The park ranger who arrested Bruce Springsteen was on foot patrol when he mentioned he watched the rock icon drink a shot of Patron tequila.
He stopped Mr. Springsteen not removed from the Sandy Hook Lighthouse in a nationwide park on the northern coast of New Jersey, in keeping with a report filed after the musician’s Nov. 14 arrest.
“Springsteen claimed that he had two photographs of tequila within the final 20 minutes,” the officer, recognized as R.L. Hayes, wrote. The musician, he added, smelled “strongly of alcohol” and had “glassy eyes.”
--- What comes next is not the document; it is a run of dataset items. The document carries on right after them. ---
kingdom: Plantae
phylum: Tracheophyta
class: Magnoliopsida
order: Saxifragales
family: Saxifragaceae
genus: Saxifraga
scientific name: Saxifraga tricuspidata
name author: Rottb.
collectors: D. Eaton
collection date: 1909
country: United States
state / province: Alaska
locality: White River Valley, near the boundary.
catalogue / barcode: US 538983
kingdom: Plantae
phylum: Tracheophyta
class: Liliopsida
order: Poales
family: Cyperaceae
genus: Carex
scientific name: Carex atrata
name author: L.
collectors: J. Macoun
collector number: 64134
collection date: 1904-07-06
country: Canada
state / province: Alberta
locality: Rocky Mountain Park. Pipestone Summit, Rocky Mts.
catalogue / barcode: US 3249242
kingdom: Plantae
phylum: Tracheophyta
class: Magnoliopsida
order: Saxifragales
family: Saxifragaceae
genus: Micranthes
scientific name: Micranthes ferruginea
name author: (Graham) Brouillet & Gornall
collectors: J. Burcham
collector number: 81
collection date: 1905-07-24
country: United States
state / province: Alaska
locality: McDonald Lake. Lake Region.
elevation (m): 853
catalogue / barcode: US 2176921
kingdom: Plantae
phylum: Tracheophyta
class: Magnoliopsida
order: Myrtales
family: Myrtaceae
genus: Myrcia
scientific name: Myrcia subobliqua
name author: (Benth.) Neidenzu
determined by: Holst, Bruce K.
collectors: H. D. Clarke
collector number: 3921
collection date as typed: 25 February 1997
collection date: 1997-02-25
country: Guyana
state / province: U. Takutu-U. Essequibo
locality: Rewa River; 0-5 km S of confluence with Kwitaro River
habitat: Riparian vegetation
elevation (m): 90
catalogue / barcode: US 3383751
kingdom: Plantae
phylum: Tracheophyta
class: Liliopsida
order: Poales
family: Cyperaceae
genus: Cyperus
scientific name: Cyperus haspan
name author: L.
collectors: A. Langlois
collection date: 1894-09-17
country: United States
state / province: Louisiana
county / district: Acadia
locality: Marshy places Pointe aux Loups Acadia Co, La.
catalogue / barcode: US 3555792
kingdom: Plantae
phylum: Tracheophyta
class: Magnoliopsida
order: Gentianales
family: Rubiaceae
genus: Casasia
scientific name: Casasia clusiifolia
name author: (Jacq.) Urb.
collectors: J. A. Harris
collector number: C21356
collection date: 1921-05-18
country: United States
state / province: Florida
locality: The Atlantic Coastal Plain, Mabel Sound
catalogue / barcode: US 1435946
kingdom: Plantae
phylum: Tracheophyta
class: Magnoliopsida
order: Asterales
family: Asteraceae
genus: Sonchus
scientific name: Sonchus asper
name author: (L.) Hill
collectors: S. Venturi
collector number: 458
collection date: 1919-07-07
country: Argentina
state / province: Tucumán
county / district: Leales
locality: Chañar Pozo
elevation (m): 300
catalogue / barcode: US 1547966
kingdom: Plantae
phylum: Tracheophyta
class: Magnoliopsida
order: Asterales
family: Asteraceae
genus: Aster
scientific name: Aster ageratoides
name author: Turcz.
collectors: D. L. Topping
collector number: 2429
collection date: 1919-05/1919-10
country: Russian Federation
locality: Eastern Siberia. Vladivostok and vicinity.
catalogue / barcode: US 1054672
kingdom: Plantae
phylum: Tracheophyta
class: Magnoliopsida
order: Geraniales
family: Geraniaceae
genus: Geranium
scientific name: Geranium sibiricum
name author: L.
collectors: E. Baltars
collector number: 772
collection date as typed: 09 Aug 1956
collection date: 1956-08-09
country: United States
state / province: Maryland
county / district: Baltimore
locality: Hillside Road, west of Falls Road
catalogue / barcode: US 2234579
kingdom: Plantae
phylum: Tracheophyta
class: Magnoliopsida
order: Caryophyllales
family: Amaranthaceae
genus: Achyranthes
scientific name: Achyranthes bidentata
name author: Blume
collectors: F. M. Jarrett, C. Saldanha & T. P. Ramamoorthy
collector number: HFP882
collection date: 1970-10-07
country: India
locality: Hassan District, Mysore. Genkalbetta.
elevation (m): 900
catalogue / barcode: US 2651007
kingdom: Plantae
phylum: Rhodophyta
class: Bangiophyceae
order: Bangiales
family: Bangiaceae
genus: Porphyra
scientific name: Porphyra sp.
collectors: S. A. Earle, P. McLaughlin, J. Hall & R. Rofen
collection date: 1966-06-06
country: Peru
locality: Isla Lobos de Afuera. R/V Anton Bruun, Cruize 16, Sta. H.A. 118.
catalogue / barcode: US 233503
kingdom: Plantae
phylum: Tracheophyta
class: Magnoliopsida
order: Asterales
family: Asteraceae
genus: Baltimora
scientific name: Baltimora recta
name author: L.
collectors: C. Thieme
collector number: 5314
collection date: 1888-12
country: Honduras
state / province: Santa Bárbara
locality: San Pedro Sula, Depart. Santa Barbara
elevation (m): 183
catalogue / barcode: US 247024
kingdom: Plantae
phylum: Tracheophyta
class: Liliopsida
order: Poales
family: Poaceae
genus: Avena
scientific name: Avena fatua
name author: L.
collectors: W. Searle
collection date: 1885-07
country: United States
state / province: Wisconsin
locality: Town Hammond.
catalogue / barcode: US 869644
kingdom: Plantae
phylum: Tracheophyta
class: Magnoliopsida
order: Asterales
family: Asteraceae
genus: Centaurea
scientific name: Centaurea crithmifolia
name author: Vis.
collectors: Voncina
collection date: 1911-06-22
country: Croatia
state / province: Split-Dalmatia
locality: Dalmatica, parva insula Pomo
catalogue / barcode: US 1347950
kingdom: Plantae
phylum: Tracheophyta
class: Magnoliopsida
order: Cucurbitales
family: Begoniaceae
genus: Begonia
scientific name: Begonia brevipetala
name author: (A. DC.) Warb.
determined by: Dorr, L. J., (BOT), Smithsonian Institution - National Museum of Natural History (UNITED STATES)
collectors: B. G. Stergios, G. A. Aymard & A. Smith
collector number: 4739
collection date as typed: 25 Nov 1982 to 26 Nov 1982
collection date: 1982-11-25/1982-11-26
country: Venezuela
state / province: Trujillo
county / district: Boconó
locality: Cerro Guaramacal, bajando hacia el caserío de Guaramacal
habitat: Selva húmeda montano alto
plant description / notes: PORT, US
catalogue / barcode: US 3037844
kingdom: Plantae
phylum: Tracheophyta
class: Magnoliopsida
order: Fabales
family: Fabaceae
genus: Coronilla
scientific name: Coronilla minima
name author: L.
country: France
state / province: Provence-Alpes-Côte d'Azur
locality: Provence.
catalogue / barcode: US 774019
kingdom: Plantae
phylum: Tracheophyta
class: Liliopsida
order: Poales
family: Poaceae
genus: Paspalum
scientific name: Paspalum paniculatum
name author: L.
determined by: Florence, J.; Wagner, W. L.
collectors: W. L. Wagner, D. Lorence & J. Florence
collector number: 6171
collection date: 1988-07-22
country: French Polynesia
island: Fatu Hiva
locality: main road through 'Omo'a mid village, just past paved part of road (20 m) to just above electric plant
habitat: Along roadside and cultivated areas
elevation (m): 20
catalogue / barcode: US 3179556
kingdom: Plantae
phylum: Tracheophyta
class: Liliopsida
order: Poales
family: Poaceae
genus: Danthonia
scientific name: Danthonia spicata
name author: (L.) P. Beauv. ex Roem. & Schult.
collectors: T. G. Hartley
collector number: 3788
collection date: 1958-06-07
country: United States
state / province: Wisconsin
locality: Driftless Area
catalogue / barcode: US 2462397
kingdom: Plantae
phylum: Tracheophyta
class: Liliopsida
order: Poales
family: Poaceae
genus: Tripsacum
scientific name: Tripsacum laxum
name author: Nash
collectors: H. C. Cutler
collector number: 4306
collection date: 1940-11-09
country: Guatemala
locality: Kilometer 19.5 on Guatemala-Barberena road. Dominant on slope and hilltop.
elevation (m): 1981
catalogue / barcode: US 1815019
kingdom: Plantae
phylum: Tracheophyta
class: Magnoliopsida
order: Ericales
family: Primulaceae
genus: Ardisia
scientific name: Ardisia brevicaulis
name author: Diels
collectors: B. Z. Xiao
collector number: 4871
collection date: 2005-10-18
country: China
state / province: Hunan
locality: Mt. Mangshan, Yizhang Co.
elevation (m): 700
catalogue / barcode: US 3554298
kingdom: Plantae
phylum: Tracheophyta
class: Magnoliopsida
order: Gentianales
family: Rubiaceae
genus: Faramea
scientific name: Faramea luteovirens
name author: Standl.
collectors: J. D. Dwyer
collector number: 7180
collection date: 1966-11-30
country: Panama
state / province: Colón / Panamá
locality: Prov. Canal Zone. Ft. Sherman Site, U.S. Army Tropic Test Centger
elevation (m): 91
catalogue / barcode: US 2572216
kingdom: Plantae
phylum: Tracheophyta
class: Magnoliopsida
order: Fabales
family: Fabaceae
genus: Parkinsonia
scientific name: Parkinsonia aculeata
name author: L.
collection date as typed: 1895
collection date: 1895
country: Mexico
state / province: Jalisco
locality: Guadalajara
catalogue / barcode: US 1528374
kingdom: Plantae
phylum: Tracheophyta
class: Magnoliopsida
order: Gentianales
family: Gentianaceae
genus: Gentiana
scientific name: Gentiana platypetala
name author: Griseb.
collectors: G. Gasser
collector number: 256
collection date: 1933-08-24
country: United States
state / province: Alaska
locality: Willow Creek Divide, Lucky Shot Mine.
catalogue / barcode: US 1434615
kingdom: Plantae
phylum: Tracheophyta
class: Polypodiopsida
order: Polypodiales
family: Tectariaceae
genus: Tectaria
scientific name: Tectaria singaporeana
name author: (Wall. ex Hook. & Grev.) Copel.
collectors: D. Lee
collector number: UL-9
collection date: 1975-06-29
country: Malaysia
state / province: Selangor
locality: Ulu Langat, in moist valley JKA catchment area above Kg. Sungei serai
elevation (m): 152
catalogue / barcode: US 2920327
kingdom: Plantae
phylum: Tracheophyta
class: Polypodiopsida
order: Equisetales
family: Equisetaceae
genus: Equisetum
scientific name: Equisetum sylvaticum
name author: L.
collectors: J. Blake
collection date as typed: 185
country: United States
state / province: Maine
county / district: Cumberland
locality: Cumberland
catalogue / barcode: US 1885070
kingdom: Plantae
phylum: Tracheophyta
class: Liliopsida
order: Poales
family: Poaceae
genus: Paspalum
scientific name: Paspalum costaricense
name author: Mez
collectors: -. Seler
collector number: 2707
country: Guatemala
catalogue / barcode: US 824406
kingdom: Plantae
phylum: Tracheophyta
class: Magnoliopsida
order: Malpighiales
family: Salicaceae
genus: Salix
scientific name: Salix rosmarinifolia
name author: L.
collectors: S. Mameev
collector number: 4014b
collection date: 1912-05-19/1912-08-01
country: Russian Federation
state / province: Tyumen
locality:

The Nationwide Park Service ranger reported conducting a collection of area sobriety checks. Throughout them, Mr. Springsteen was “visibly swaying backwards and forwards,” Ranger Hayes wrote, and took 45 steps throughout a walk-and-turn take a look at somewhat than the 18 he’d been instructed to take.
Mr. Springsteen, 71, additionally “refused to supply a pattern on the preliminary breath take a look at,” the report states.
That’s the place it ends.
There is no such thing as a point out of Mr. Springsteen’s blood-alcohol degree. Two individuals near Mr. Springsteen who spoke on situation of anonymity as a result of they weren’t approved to talk publicly mentioned that it was 0.02 p.c, properly beneath New Jersey’s 0.08 p.c authorized restrict.
The Park Service has not responded to requests for extra details about Mr. Springsteen’s blood-alcohol degree.
It was not clear how lengthy after his encounter with the park ranger the take a look at was carried out.
The Park Service has mentioned that Mr. Springsteen, who was driving a Triumph bike, was charged with drunken driving, reckless driving and consuming alcohol in a closed space. However it has to date refused to launch the complete arrest report. Ranger Hayes’s report — a “assertion of possible trigger” — was included in federal court docket paperwork launched Thursday afternoon.
Mr. Springsteen’s arrest was not revealed till Wednesday, days after he appeared in his first industrial ever — driving a Jeep, in a Tremendous Bowl advert that by Sunday evening was the second-most-watched game-day spot on YouTube.
Mr. Springsteen’s lawyer, Mitchell J. Ansell, couldn’t be instantly reached for remark. The musician has not addressed the fees publicly.
On Wednesday, Jeep eliminated the advert from its social media websites.
“Its message of neighborhood and unity is as related as ever,” a spokeswoman for Jeep, Diane Morgan, mentioned in a press release. “As is the message that ingesting and driving can by no means be condoned.”
Caryn Ganz and Ben Sisario contributed reporting.